**Brief 1**
Can you copy the passage on Galileo word for word, from "The modern, educated" to "race against religion."?

**Text shown**
○ ○ ○ ○ ○

It would be prudent to mention that other than his discovery of heliocentrism, Galileo had also made a series of game-changing scientific discoveries such as the fact that heavier bodies did not adhere to gravity faster, the four satellites he found orbiting Jupiter, and his improvement of the Dutch telescope. For each of these discoveries, he was celebrated as a leading and eminent scientist, philosopher, astronomic, and mathematician of the royal court, because they didn’t disturb the rigid system of beliefs promoted by the Church. However, the minute he suggested that it was the sun at the centre of the universe with the earth rotating and revolving around it, all hell broke loose, so to speak.
While many may argue that there isn’t much else that could be expected from the collective mentality of the 15th century, the battle that sealed Galileo’s fate, between religion and science, continues to persist well into the 21st century.
The modern, educated individual may scoff at irrational belief, but it doesn’t make them any less real to the majority of the masses. The urban legends and ‘religious traditions’ that have been passed on for generations still have a small but effective influence on our everyday lives. And while science is no longer limited to manual observation through a first-generation telescope, it still often takes a backseat when it comes up in the race against religion.

○ ○ ○ ○ ○

**Dataset entries**
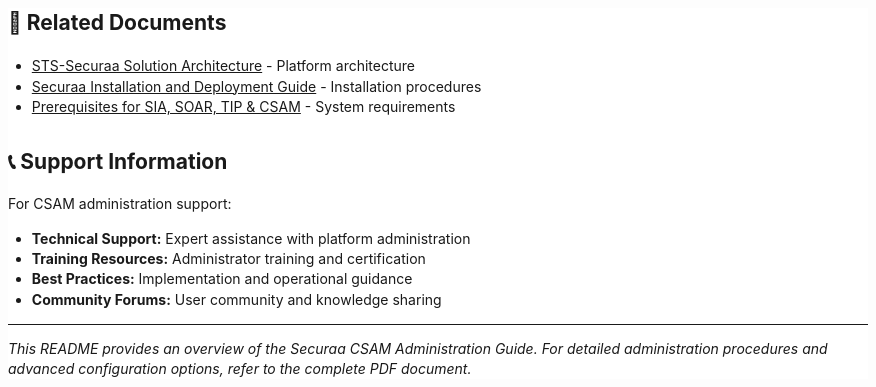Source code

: ## 🔗 Related Documents

- [STS-Securaa Solution Architecture](./STS-Securaa-Solution-Architecture-README.md) - Platform architecture
- [Securaa Installation and Deployment Guide](./Securaa-Installation-and-Deployment-Guide-README.md) - Installation procedures
- [Prerequisites for SIA, SOAR, TIP & CSAM](./Prerequisites-for-SIA-SOAR-TIP-CSAM-README.md) - System requirements

## 📞 Support Information

For CSAM administration support:

- **Technical Support:** Expert assistance with platform administration
- **Training Resources:** Administrator training and certification
- **Best Practices:** Implementation and operational guidance
- **Community Forums:** User community and knowledge sharing

---

*This README provides an overview of the Securaa CSAM Administration Guide. For detailed administration procedures and advanced configuration options, refer to the complete PDF document.*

○ ○ ○ ○ ○

**Brief 2**
Would you repeat, word for word, the lines of the listing from the line with "For CSAM administration" through the end of the listing?

**Result 1**
The modern, educated individual may scoff at irrational belief, but it doesn’t make them any less real to the majority of the masses. The urban legends and ‘religious traditions’ that have been passed on for generations still have a small but effective influence on our everyday lives. And while science is no longer limited to manual observation through a first-generation telescope, it still often takes a backseat when it comes up in the race against religion.

**Result 2**
For CSAM administration support:

- **Technical Support:** Expert assistance with platform administration
- **Training Resources:** Administrator training and certification
- **Best Practices:** Implementation and operational guidance
- **Community Forums:** User community and knowledge sharing

---

*This README provides an overview of the Securaa CSAM Administration Guide. For detailed administration procedures and advanced configuration options, refer to the complete PDF document.*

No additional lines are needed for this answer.